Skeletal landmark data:
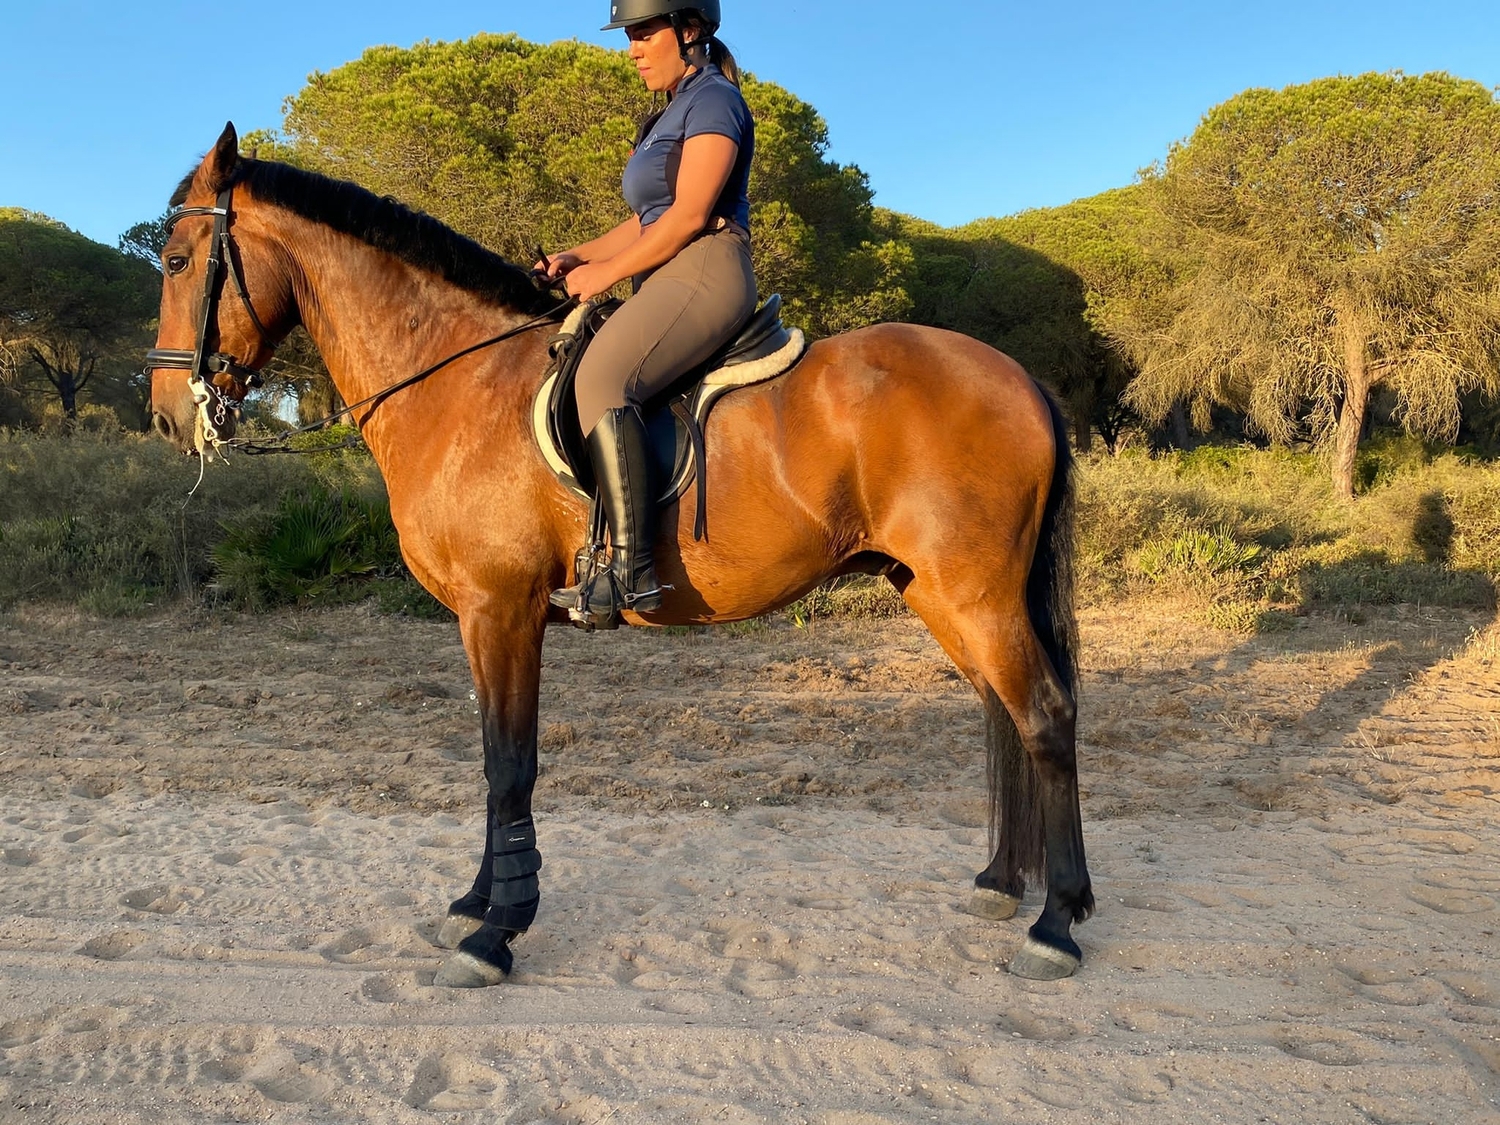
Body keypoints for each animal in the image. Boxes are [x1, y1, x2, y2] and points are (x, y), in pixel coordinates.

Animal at [148, 123, 1093, 987]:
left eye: (176, 258)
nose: (164, 414)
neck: (455, 379)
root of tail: (1021, 378)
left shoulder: (502, 608)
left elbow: (510, 764)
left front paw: (497, 933)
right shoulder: (481, 617)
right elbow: (492, 759)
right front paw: (477, 901)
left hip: (975, 593)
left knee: (1045, 714)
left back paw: (1056, 922)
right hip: (936, 591)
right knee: (1003, 712)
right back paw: (1003, 882)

### Work instructions
Quote only the lines from the line containing "right front paw: (477, 901)" through the end of the entries, keeping the first and the last.

### Solution for this exercise
right front paw: (477, 901)
left hip: (975, 593)
left knee: (1045, 714)
left back paw: (1056, 922)
right hip: (936, 591)
right knee: (1003, 712)
right back paw: (1003, 882)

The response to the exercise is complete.